Liu Cui-Cui, Zhang Xin-Sheng, Ruan Yu-Ting, Huang Zhu-Xi, Zhang Su-Bo, Liu Meng, Luo Hai-Jie, Wu Shao-Ling, Ma Chao
Guangdong Provincial Key Laboratory of Malignant Tumor Epigenetics and Gene Regulation, Department of Rehabilitation Medicine, Sun Yat-Sen Memorial Hospital, Sun Yat-Sen University, Guangzhou, China; and.
Zhongshan Medical School, Guangdong Province Key Laboratory of Brain Function and Disease, Sun Yat-Sen University, Guangzhou, China.
J Neurophysiol. 2017 Aug 1;118(2):1321-1328. doi: 10.1152/jn.00745.2016. Epub 2017 Jun 14.
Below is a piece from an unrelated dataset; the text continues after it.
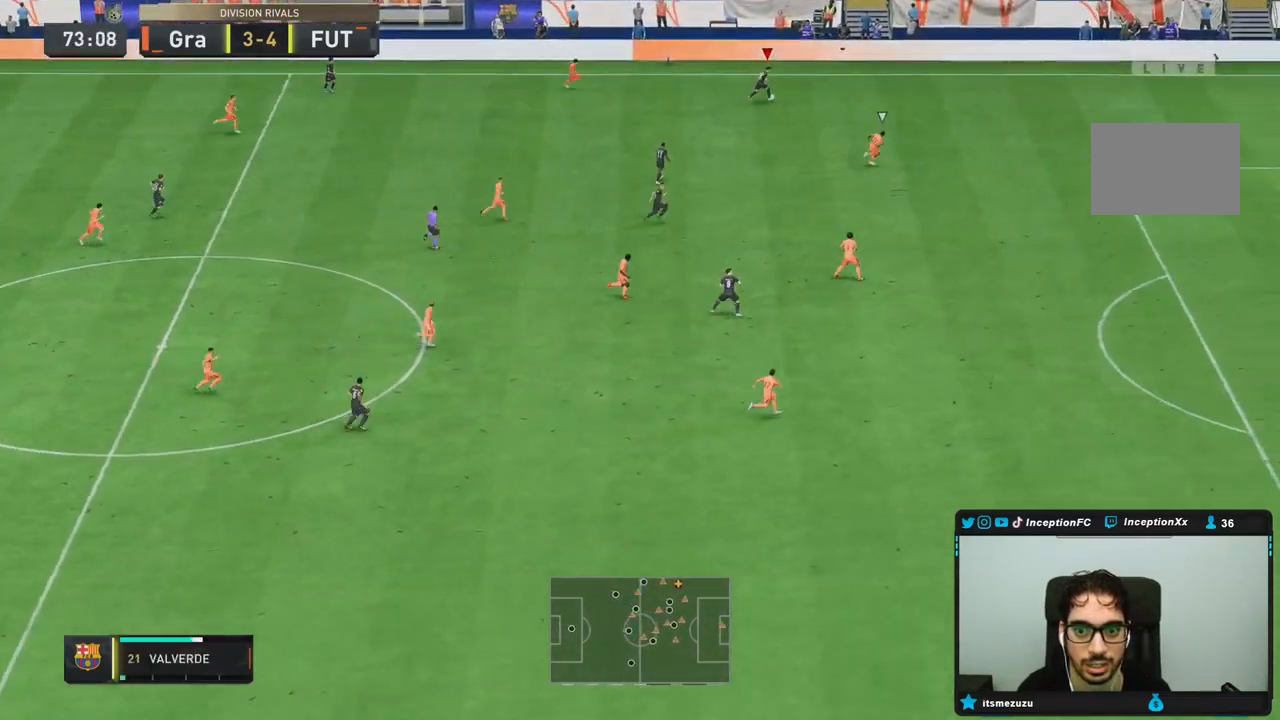
{"dt_ms": 500, "buttons": [], "left_stick": "center", "right_stick": "center", "events": [[17, "L1", "down"], [83, "CROSS", "up"], [383, "L1", "up"], [433, "left_stick", "center"]]}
Lumbar disk herniation (LDH) with discogenic low back pain and sciatica is a common and complicated musculoskeletal disorder. The underlying mechanisms are poorly understood, and there are no effective therapies for LDH-induced pain. In the present study, we found that the patients who suffered from LDH-induced pain had elevated plasma methylglyoxal (MG) levels. In rats, implantation of autologous nucleus pulposus (NP) to the left lumbar 5 spinal nerve root, which mimicked LDH, induced mechanical allodynia, increased MG level in plasma and dorsal root ganglion (DRG), and enhanced the excitability of small DRG neurons (<30 μm in diameter). Intrathecal injection of MG also induced mechanical allodynia, and its application to DRG neurons ex vivo increased the number of action potentials evoked by depolarizing current pulses. Furthermore, inhibition of MG accumulation by aminoguanidine attenuated the enhanced excitability of small DRG neurons and the mechanical allodynia induced by NP implantation. In addition, NP implantation increased levels of advanced glycation end products (AGEs) in DRG, and intrathecal injection of MG-derived AGEs induced the mechanical allodynia and DRG neuronal hyperactivity. Intrathecal injection of MG also significantly increased the expression of AGEs in DRG. Importantly, scavenging of MG by aminoguanidine also attenuated the increase in AGEs induced by NP implantation. These results suggested that LDH-induced MG accumulation contributed to persistent pain by increasing AGE levels. Thus generation of AGEs from MG may represent a target for treatment of LDH-induced pain. Our study demonstrates that methylglyoxal accumulation via increasing advanced glycation end-product levels in dorsal root ganglion contributes to the persistent pain induced by lumbar disk herniation, which proposed potential targets for the treatment of lumbar disk herniation-induced persistent pain.
伴有椎间盘源性下腰痛和坐骨神经痛的腰椎间盘突出症(LDH)是一种常见且复杂的肌肉骨骼疾病。其潜在机制尚不清楚,且对于LDH引起的疼痛尚无有效的治疗方法。在本研究中,我们发现患有LDH引起疼痛的患者血浆甲基乙二醛(MG)水平升高。在大鼠中,将自体髓核(NP)植入左腰5脊髓神经根以模拟LDH,可诱发机械性异常性疼痛,增加血浆和背根神经节(DRG)中的MG水平,并增强小DRG神经元(直径<30μm)的兴奋性。鞘内注射MG也可诱发机械性异常性疼痛,并且将其应用于离体DRG神经元可增加去极化电流脉冲诱发的动作电位数量。此外,氨基胍抑制MG积累可减弱小DRG神经元增强的兴奋性以及NP植入诱导的机械性异常性疼痛。另外,NP植入增加了DRG中晚期糖基化终产物(AGEs)的水平,鞘内注射MG衍生的AGEs可诱发机械性异常性疼痛和DRG神经元活动亢进。鞘内注射MG还显著增加了DRG中AGEs的表达。重要的是,氨基胍清除MG也减弱了NP植入诱导的AGEs增加。这些结果表明,LDH诱导的MG积累通过增加AGE水平导致持续性疼痛。因此,由MG生成AGEs可能是治疗LDH引起疼痛的一个靶点。我们的研究表明,通过增加背根神经节中晚期糖基化终产物水平导致的甲基乙二醛积累促成了腰椎间盘突出症引起的持续性疼痛,这为治疗腰椎间盘突出症引起的持续性疼痛提出了潜在靶点。